Forms in Which Living Cells Exist

  1. Single and Free Living (Independent): These are organisms that possess only one cell and can live freely on their own.
    • Chlamydomonas: A unicellular, plant-like protist that is motile using its flagellum and has a cup-shaped chloroplast. It is sensitive to light due to its eyespot. In the presence of light, starch grains appear in the cytoplasm, disappearing in darkness. Chlamydomonas responds to environmental changes by moving toward light and disposes of excess water using contractile vacuoles. It reproduces both asexually and sexually when it reaches maximum size.
    • Amoeba: A unicellular, animal-like protist and one of the simplest organisms with a heterotrophic mode of feeding. Amoeba is shapeless and digests complex food using a food vacuole. Undigested food and excess water are expelled through its contractile vacuole. It captures food using pseudopodia ("false feet") and reproduces asexually by binary fission.
    • Paramecium: A more complex unicellular organism compared to Amoeba, Paramecium is slipper-shaped and moves using cilia, which also help direct food into its gullet. Undigested food is removed through the anal pore, and excess water is expelled through contractile vacuoles. It has two types of nuclei: a micronucleus and a macronucleus.
    • Euglena (Euglena viridis): A protist with both plant and animal characteristics. It has star-shaped chloroplasts for photosynthesis, pyrenoid for starch storage, and paramylum granules (a form of stored starch).
  2. As a Colony: These are organisms made up of similar cells joined together, which cannot be differentiated from each other. Examples include Volvox, sponges, Pandorina, and Eudorina.
    • Volvox: A colony made up of several Chlamydomonas-like cells arranged in an angular layer to form a hollow ball-like structure. The cells are connected by cytoplasmic strands and move through the beating of their flagella. Most Volvox cells lose their ability to reproduce, with only a few able to form daughter cells.
  3. As a Filament: These are similar or identical cells joined end-to-end to form unbranched filaments, such as Spirogyra, Oscillatoria, Oedogonium, and Zygnema.
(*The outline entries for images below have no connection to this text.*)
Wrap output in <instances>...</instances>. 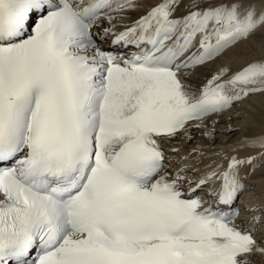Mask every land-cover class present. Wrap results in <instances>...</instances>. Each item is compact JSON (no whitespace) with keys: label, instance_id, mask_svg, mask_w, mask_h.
Returning <instances> with one entry per match:
<instances>
[{"label":"snow or ice","instance_id":"obj_1","mask_svg":"<svg viewBox=\"0 0 264 264\" xmlns=\"http://www.w3.org/2000/svg\"><path fill=\"white\" fill-rule=\"evenodd\" d=\"M146 2L0 0V264H264V204L244 227L232 208L264 132L195 181L179 151L264 94V0Z\"/></svg>","mask_w":264,"mask_h":264},{"label":"bare ground","instance_id":"obj_2","mask_svg":"<svg viewBox=\"0 0 264 264\" xmlns=\"http://www.w3.org/2000/svg\"><path fill=\"white\" fill-rule=\"evenodd\" d=\"M148 3H155V0H147V2L145 3V8L147 7ZM138 15L139 13H133L132 18H135ZM260 54V37L259 35H257V37L253 38V40L239 44L235 49L229 50L217 60L198 69V74L194 75L191 78V82L194 85H198L204 82L207 78H210L212 74H214L219 68L223 66H227L235 70L247 60L252 59L254 57H258ZM229 114L230 116H227ZM242 114L243 117L241 116ZM239 115L242 118H239ZM219 120L221 121L219 122ZM209 127L214 128L215 133L211 137V139H209L203 134L204 129H193L190 132L192 139L186 140L182 146H179L181 149V155H191L192 159H196L195 161H200L197 160V158H200L202 156L203 158H205V160H207L205 164L202 163L199 165H197V163L195 164V162L192 160L189 161L190 163L194 162L192 164V166L194 165V167H192L191 170L195 171L196 173L195 180H197L204 171L208 170L209 165L211 167H215L217 163H224L221 158L228 154L222 151L224 145L231 144L240 137L254 136L258 135L261 132H264V94L252 95L244 99L243 101L237 103L233 107L231 112L224 113L221 117L217 118L216 121H209ZM230 127L237 128V132L234 131L229 133L228 129ZM192 146H199L203 151L194 152L192 150ZM248 151L250 150L241 149L239 150V154L243 156L247 154ZM176 160L177 162H179V157H177ZM245 171L247 170L241 169V172ZM262 172H264V169H259L256 170L254 173L248 175L247 177L251 179L253 178V180L257 181L260 184H263L264 186ZM243 193V195L245 196L248 195L249 192L244 191ZM262 204H264V197H262V199L258 201L257 204L251 206L254 208H260ZM241 226H246V222L241 224Z\"/></svg>","mask_w":264,"mask_h":264},{"label":"rangeland","instance_id":"obj_3","mask_svg":"<svg viewBox=\"0 0 264 264\" xmlns=\"http://www.w3.org/2000/svg\"><path fill=\"white\" fill-rule=\"evenodd\" d=\"M227 116H230V114L229 115H227ZM242 117H243V114L241 115ZM245 116V115H244ZM242 117H240V115H239V118H242ZM234 118H238V117H234ZM231 119H233V118H231ZM230 120V119H229ZM221 120H219V122H220ZM219 126H221V125H219ZM236 132H237V130H236ZM188 148H191V147H188ZM181 149H180V147H179V151H180ZM188 152H191V151H188ZM186 156H188L189 157V160L187 161V163H190L189 161L190 160H192V161H194L195 162V164L197 163V165H199V164H205L206 162H207V160H205V158H203V156L202 157H200V158H197V160H200V161H195L196 159L194 158V159H192L191 157V155H187V154H185ZM202 158V159H201ZM176 159H177V157H176ZM194 162H191V164H193ZM193 167H194V165H193ZM193 169H195V168H193ZM245 170H247V169H245ZM257 170H259V169H257ZM244 172H241V174H243ZM254 173V172H253ZM248 178V180H251V182L249 183V182H247L246 184H247V188H246V190L245 191H247V192H249L248 193V195H247V199L249 200V205L251 206H253L254 204H257L258 203V201H260L261 199H262V197H264V186H263V184H260V183H258L257 181H255L254 180V182H256L257 184H253V178L251 179V178H249V177H247ZM262 186V189L260 188ZM262 191V193H261V195L259 196V197H256L257 199H254L253 200V198H252V196L254 195V196H257L260 192ZM249 195H250V197H249ZM244 222V221H243ZM245 223V222H244ZM246 223H247V221H246ZM260 234H261V225H260V223L258 224V226H257V230H256V232H255V235H256V237H257V239L259 240L260 239Z\"/></svg>","mask_w":264,"mask_h":264}]
</instances>
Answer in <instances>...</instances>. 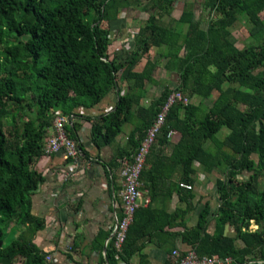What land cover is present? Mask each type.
Listing matches in <instances>:
<instances>
[{"label": "trees", "instance_id": "obj_1", "mask_svg": "<svg viewBox=\"0 0 264 264\" xmlns=\"http://www.w3.org/2000/svg\"><path fill=\"white\" fill-rule=\"evenodd\" d=\"M175 1L0 0V264L17 259L47 264V252L33 242L44 220L31 215L30 205L44 180L35 165L43 156L53 115L57 110L68 115L65 129L75 139L77 123L70 120L115 88L111 110L96 117L91 135L97 147L113 144L124 125L135 121L109 163L115 171L122 159L137 152L171 91L180 90L191 101L173 103L157 131L141 174L150 202L134 213L118 258L109 232L99 233L100 244L107 239L106 262L129 264L136 254L141 260L144 246L154 243L170 256L166 264H174V241L181 237L201 256L264 264L258 262L264 261V0H202L206 13L199 18L194 0H184L173 17ZM131 7L146 11L147 17L133 36L134 47L120 54L109 47L112 21ZM236 21L244 23L249 39L242 47L232 31ZM153 47L158 57L150 59ZM143 57L145 63L137 70ZM157 67L178 77L145 106L141 100L146 86L157 84ZM119 82L126 83L124 92ZM212 95L211 104L204 105L202 100ZM193 97L200 101L193 102ZM221 128L228 132L217 138ZM195 164L204 173L221 176L216 178V210L209 201L202 204L194 188L199 172ZM173 192L186 208L170 212L158 205ZM196 210L197 222L189 227L188 215ZM253 224L258 228L251 229ZM227 225L234 235H225ZM14 227L22 231L4 244ZM239 240L242 248L236 245Z\"/></svg>", "mask_w": 264, "mask_h": 264}, {"label": "crops", "instance_id": "obj_2", "mask_svg": "<svg viewBox=\"0 0 264 264\" xmlns=\"http://www.w3.org/2000/svg\"><path fill=\"white\" fill-rule=\"evenodd\" d=\"M180 11L181 9L179 13ZM143 12L146 11L138 7L123 9L121 11L122 15H120L121 21L125 23L126 27L136 26V29H138L141 22L146 19L144 17H147ZM201 27H203L202 23ZM113 30L114 37L112 41L116 44L120 41H125L124 37L130 35V32L128 35L126 29L124 31L119 28ZM128 44L133 46L132 42L125 43V45L116 48V50L129 49ZM109 47L111 49V44ZM147 57L153 58L150 53ZM144 63L145 57L142 58L135 68L141 70ZM155 70L153 78L157 84L149 83L146 86V96L141 100V103L145 106L158 96V87L163 86V83H161L163 79L156 76ZM172 75L174 79H177L176 73H172ZM166 81H164L165 84ZM119 85L124 92L126 83L119 82ZM117 92L118 89L115 88L98 105L90 109L81 107L73 119L70 120L72 123H77L74 137L78 143L82 144L89 155V157H85L82 154L78 158L75 164L77 172L75 177L64 178V174L71 167V161L66 159L62 153L51 156L43 155L35 165L44 180L31 197L30 213L36 218L43 219L45 226L35 234L33 242L40 250L47 252V255L53 257L54 260L52 262L46 261L47 264H108L104 259L107 239L103 241V244H100L98 238L99 233L102 231H108L111 237L113 211L120 202L118 191L122 187L119 170L111 169L109 163L114 157L118 144H124L127 141L128 134L135 121L125 124L126 130L118 135L113 144L97 147L91 139V135L93 121L99 119H96V117H100L103 112H107V108L114 104ZM195 166L199 170V165L195 164ZM199 173L203 177L206 175L217 177L218 175L215 171L204 173L199 170ZM197 182L194 185L196 191L198 189ZM197 193L204 198V195L199 193V191ZM205 202L206 200H202V204ZM158 205L165 206L170 212L179 206L186 208V204L179 199L176 192L166 196L164 202L159 200ZM218 206L215 207L211 203L212 210H216ZM61 210H65L64 220L61 218ZM198 212L199 210H196L188 215L189 227L196 224ZM226 227L228 229H225V235H234V229L230 228L229 225ZM175 230L182 231V228H176ZM214 230L215 221L212 222L210 232L212 233ZM18 231L17 234L19 235L22 229H18ZM236 245L238 248L244 246L240 240L236 242ZM174 246V249H180L182 252L192 249L182 242L181 237L176 238ZM141 252L145 256L140 260V255L136 254L131 258L129 264H139L141 262L142 264H166L167 260L171 259L165 249L156 246L154 243H147ZM102 259H104V262H102ZM172 259L175 261L174 256H172ZM118 264H125V262L119 260Z\"/></svg>", "mask_w": 264, "mask_h": 264}, {"label": "built area", "instance_id": "obj_3", "mask_svg": "<svg viewBox=\"0 0 264 264\" xmlns=\"http://www.w3.org/2000/svg\"><path fill=\"white\" fill-rule=\"evenodd\" d=\"M136 33L137 29L136 31H131L130 35L125 38L132 40ZM190 101V98L180 90L171 91L161 110L149 127H147L143 141L139 145L137 152L131 159L127 157L122 159V166L119 169L122 186L118 191L120 202L115 206V210L113 211V225L110 237L114 240L116 258H118L119 253L122 251L127 230L133 221L134 213L141 205H146L150 202V195L143 189L144 182L142 181L141 174L146 165L147 156L155 142L157 131L162 126L166 113L173 103L180 102L186 105ZM111 108L112 106H109L107 110ZM67 121H69L68 115L63 114L60 110L55 111L52 118V126L45 140L43 155L51 156L62 153L66 159L71 161V167L64 174V178H73L77 175L75 164L83 153L79 143L68 136L65 129ZM181 185L187 187V189H192V186L187 183L182 182ZM173 256L175 258L174 264H234L233 259L230 257L222 258L219 255L201 256L193 249H189L186 252L175 249ZM53 260L51 255L45 256V261L52 262ZM258 262L264 263L261 260Z\"/></svg>", "mask_w": 264, "mask_h": 264}, {"label": "rangeland", "instance_id": "obj_4", "mask_svg": "<svg viewBox=\"0 0 264 264\" xmlns=\"http://www.w3.org/2000/svg\"><path fill=\"white\" fill-rule=\"evenodd\" d=\"M184 0H176L174 2V10L172 11V16L175 17L177 14H179V10L181 9V5L183 3ZM195 2V17L196 18H199V16L201 14H205L206 13V10H202L201 8V2L202 0H194ZM147 12H143V14H145V16H147L146 14ZM120 15H122V13H120ZM262 18L264 19V12L261 14ZM146 18V17H144ZM164 19H167V15H164L163 16ZM142 23V22H141ZM201 23H202V26L205 27L207 24H206V20L204 19H201ZM136 25V24H135ZM112 28L113 29H121V30H127L128 31V35H129V32L131 33V31H136V26L134 27H126L125 26V23H122L121 21V17L118 16L117 19L113 20L112 21ZM232 31H233V35L234 37L237 39V46L239 47H242L243 45H245L247 42H249V39L247 38V32H246V29H245V26H244V23L243 22H235V24L233 25L232 27ZM126 35V36H128ZM124 37V36H123ZM125 41H120L118 44H116L114 41L111 42V50L115 49L116 48H120L122 47V45H125V43H130L132 42L133 43V46H134V42H133V39H126L124 37ZM129 46V49L128 48H125L127 51L128 50H131L130 48L133 47L131 46V44H128ZM157 51V48L156 47H153L151 50H150V56H153V58H157V54H155ZM123 54V52L121 53ZM162 63L164 62V59H162L161 61ZM155 73H156V76L160 77V79L162 78L163 79V85L165 84L164 81H166V83H169V85L172 87L174 86V78H173V75L172 73L169 75L168 72H166L162 67H157L156 70H155ZM166 78V79H164ZM160 85V84H159ZM162 87H158V93L161 91ZM214 95H212L211 97L207 98V99H203V104L208 106L211 104V100L213 98ZM193 102H199L200 101V98L199 97H193L192 99ZM126 130V125L124 126V131ZM123 131V132H124ZM228 130L226 128H221L220 132L216 135L217 138H222L223 136H225L227 134ZM217 177H221L219 174L217 175ZM216 176L214 175H206L205 177L201 176L200 173L198 174V179H197V192L199 191V193H201L202 195H204V198H203V201H209L210 204L212 203L213 206L217 207L220 203V200H219V194H218V191H217V186H216ZM256 229L258 228V226L256 225H252L251 226V229ZM11 231V230H10ZM9 231V233H10ZM8 235L7 237L5 238V240L3 241L5 244L9 243L10 240H7L8 239ZM21 260L20 259H17L14 264H21L20 263Z\"/></svg>", "mask_w": 264, "mask_h": 264}, {"label": "water", "instance_id": "obj_5", "mask_svg": "<svg viewBox=\"0 0 264 264\" xmlns=\"http://www.w3.org/2000/svg\"><path fill=\"white\" fill-rule=\"evenodd\" d=\"M64 217H65V210H61V218H62V220H64ZM226 229H228V227H226ZM261 230V229H260ZM19 231H18V229L17 228H12L11 229V231H10V233H9V237H8V239L7 240H10L9 241V243L12 241V240H14L17 236H18V233ZM4 243V242H3ZM6 243V242H5ZM4 243V244H5ZM9 243H7V244H9ZM2 245V242H0V246Z\"/></svg>", "mask_w": 264, "mask_h": 264}]
</instances>
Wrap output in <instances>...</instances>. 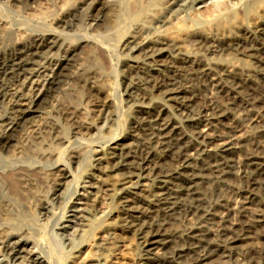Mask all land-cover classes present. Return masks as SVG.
<instances>
[{
    "label": "bare ground",
    "instance_id": "bare-ground-1",
    "mask_svg": "<svg viewBox=\"0 0 264 264\" xmlns=\"http://www.w3.org/2000/svg\"><path fill=\"white\" fill-rule=\"evenodd\" d=\"M219 1L182 0L151 14L154 0L129 6L134 18L147 20L127 37L120 61L126 115L120 137L96 147L84 168L66 220L80 228L66 264H111L107 257L119 240L134 242L131 264H264V0H252L227 19L212 21L210 15L206 27L181 18L210 2L209 13L219 14ZM35 2L34 11H41L43 2ZM102 14L116 26L118 8L104 7ZM87 47L73 57L91 52ZM66 67L55 73L47 95L68 76ZM107 77L99 60L71 79V92L76 100L99 98L111 105ZM68 101L57 112L84 132L91 125L88 114ZM37 109L20 111L4 146ZM108 118L112 131L117 120ZM53 124L43 123L35 139L60 137ZM34 148L28 147L29 154ZM62 172L58 168L50 180ZM20 181L41 195L43 185L32 175L24 172ZM102 204L107 212L97 209ZM0 208L10 214L7 204Z\"/></svg>",
    "mask_w": 264,
    "mask_h": 264
},
{
    "label": "rangeland",
    "instance_id": "rangeland-1",
    "mask_svg": "<svg viewBox=\"0 0 264 264\" xmlns=\"http://www.w3.org/2000/svg\"><path fill=\"white\" fill-rule=\"evenodd\" d=\"M37 1L43 2L44 12L34 11L38 10L35 0H0V44H3L0 53V206L5 203L10 208L8 215L0 208V264L67 263L66 257L77 245L76 234L80 228L77 223H74L75 226L67 225L66 220L85 181L84 168L92 151L96 147L106 148L120 137V126L127 109L119 74L120 61L124 55L125 41L133 33L139 32L138 28H142L147 20L138 21L129 12V6L134 0H66L63 6L58 0ZM180 1L182 0H154L151 7L153 10L149 14L173 7ZM251 1L221 0L219 2L224 10L214 15L209 13L214 7L210 2L207 7H201L198 13L190 9L181 18L185 16L183 19L187 21L198 20L202 27H206L212 23L210 19H227L231 14L239 13ZM227 3H231L229 7ZM110 5L119 11L116 26L102 14V9ZM202 12L205 13L204 16L201 15ZM17 40H21L22 45H18ZM86 44L91 47H87L88 50L93 52H78L73 57ZM99 60L110 82L111 105L99 98H94L89 103L85 99L77 101L71 92V79L82 68L95 66L97 63L99 65ZM62 67H66L68 76L62 79L61 84L55 88V93L49 96L48 84ZM63 100L81 105L88 114L90 128L87 127L78 134L73 125L66 122L57 112ZM89 105H94L93 108L100 111L95 109L97 113L92 114L93 108ZM33 107H37L38 112L32 114L30 120L13 133L11 145L4 146V139L10 133L20 111H29ZM111 115L116 118L118 129L108 131V117ZM45 122L54 123L60 134L57 133V136L60 137L55 135L38 142L35 134ZM31 145L37 152L29 154L27 149ZM58 168L63 169L62 174L56 181H51L50 176ZM23 171L32 175L40 188L43 185L41 195L27 191L21 184ZM98 191L102 196L101 190ZM97 209L108 211L104 204ZM114 232L119 239L123 238L119 230ZM133 245V241L119 240L117 247L112 250L114 252L111 251L107 257L108 261L111 264H131Z\"/></svg>",
    "mask_w": 264,
    "mask_h": 264
}]
</instances>
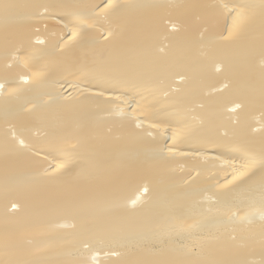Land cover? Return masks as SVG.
I'll list each match as a JSON object with an SVG mask.
<instances>
[{
  "label": "bare ground",
  "instance_id": "6f19581e",
  "mask_svg": "<svg viewBox=\"0 0 264 264\" xmlns=\"http://www.w3.org/2000/svg\"><path fill=\"white\" fill-rule=\"evenodd\" d=\"M0 264H264V0H0Z\"/></svg>",
  "mask_w": 264,
  "mask_h": 264
}]
</instances>
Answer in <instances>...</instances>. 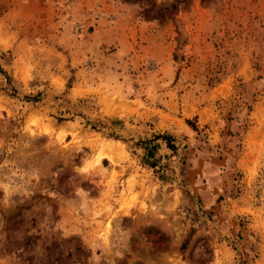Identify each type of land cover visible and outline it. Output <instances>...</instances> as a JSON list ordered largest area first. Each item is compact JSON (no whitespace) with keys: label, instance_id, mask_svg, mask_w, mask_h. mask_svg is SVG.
Listing matches in <instances>:
<instances>
[{"label":"rangeland","instance_id":"rangeland-1","mask_svg":"<svg viewBox=\"0 0 264 264\" xmlns=\"http://www.w3.org/2000/svg\"><path fill=\"white\" fill-rule=\"evenodd\" d=\"M0 264H264V0H0Z\"/></svg>","mask_w":264,"mask_h":264}]
</instances>
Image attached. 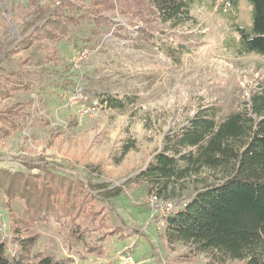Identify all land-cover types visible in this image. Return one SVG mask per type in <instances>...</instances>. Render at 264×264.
<instances>
[{"label": "rangeland", "instance_id": "rangeland-1", "mask_svg": "<svg viewBox=\"0 0 264 264\" xmlns=\"http://www.w3.org/2000/svg\"><path fill=\"white\" fill-rule=\"evenodd\" d=\"M92 2L79 1L72 11L63 9L79 19L70 25L67 37L42 40L14 53L16 43L60 0H0V82L14 74L33 83L27 91L0 98V112L14 105L23 110L21 129L0 140V167L37 172V166H45L91 185L105 184L112 193H119L104 199L103 204L110 225H123L128 237L111 238L102 257L79 260L72 254L73 264H113L126 250L144 264H212L204 255L191 258L186 244L167 243L163 237L165 216L149 204L154 193L131 181L161 147L166 134L186 124L200 103L218 106L224 117L247 102L264 81V58L239 56L235 49L239 34L234 24L250 26L251 6L246 0L237 9H230L227 0H196L191 14L197 23L176 30L167 24L152 28L157 40L183 46L171 50L123 32L116 34L117 25L131 34L145 25L137 17L121 14L119 3L116 10L103 12L112 15L113 23L97 25L87 15ZM85 50L87 57L76 62ZM77 85L92 97L130 95L137 103L124 114L106 106L97 117H80L63 99V92ZM128 138L136 146L123 154ZM192 193L191 187L168 199V205L182 206ZM21 207L14 202L17 214ZM10 220L0 190L2 241L11 240ZM37 231L41 238L35 252L68 256L58 224H39Z\"/></svg>", "mask_w": 264, "mask_h": 264}, {"label": "trees", "instance_id": "trees-1", "mask_svg": "<svg viewBox=\"0 0 264 264\" xmlns=\"http://www.w3.org/2000/svg\"><path fill=\"white\" fill-rule=\"evenodd\" d=\"M79 1L84 0H60L41 23L33 25L32 31L16 43L12 52L27 50L42 40L67 37L70 25L79 19L63 9L72 11ZM241 1L227 0V5L237 9ZM246 1L251 6V24H234L239 34L236 53L264 58V0ZM195 2L93 0L87 15L99 26L112 24V15L103 12L116 10L119 3L121 14L137 17L145 25L134 34L117 25L116 34L123 32L129 38L182 50V45L157 40L152 28L167 24L176 30L190 22L197 23L191 14ZM13 76L9 74L0 82V98L32 87L31 81ZM100 100L122 114L137 103V98L130 95L105 94ZM22 112L15 105L0 112V140L21 129ZM219 114L218 106L200 103L186 124L166 134L161 147L131 182L163 199L177 198L193 188L188 200L165 217L163 237L169 245L186 244L191 258L204 255L212 264H264V81L236 111L224 117ZM135 146V141L128 138L123 154ZM36 168L37 172H24L0 167V190L11 215L12 234L10 241L0 240V264H73L72 254L79 260L90 255L102 257L111 238L128 237L123 225H110L103 204L104 199L119 193H112L105 184L91 185L53 168ZM15 201L21 203L20 214L14 211ZM51 223L62 229L67 257L35 252L41 238L39 224ZM10 245L15 246L13 251Z\"/></svg>", "mask_w": 264, "mask_h": 264}, {"label": "built area", "instance_id": "built-area-1", "mask_svg": "<svg viewBox=\"0 0 264 264\" xmlns=\"http://www.w3.org/2000/svg\"><path fill=\"white\" fill-rule=\"evenodd\" d=\"M88 52L82 51L76 57V62H79L87 57ZM63 99L66 101L67 105L75 107L78 115L80 117H97L103 107H106V103L102 102L99 98L90 96L85 89L79 87L63 92ZM168 199H163L156 194H152L149 199V204L152 208L159 211L165 217L169 214L175 212L180 208V206L173 207L168 205ZM171 204V203H170ZM113 264H144L140 260H136L130 250H126L119 254L116 261Z\"/></svg>", "mask_w": 264, "mask_h": 264}]
</instances>
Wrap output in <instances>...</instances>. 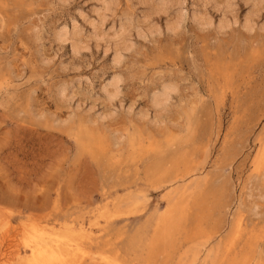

    • Spirogyra: A filament of identical cells joined end-to-end without branching. Each cell carries out its function independently. Spirogyra has spirally arranged chloroplasts for photosynthesis, and the filament can grow indefinitely. Break-off cells can reproduce asexually to form new filaments and can also reproduce sexually.
  4. As Part of Multicellular Organisms: In multicellular organisms, groups of similar cells come together to form tissues that perform specific functions. These tissues form organs, and the organs form systems. This relationship is found in higher animals, including humans.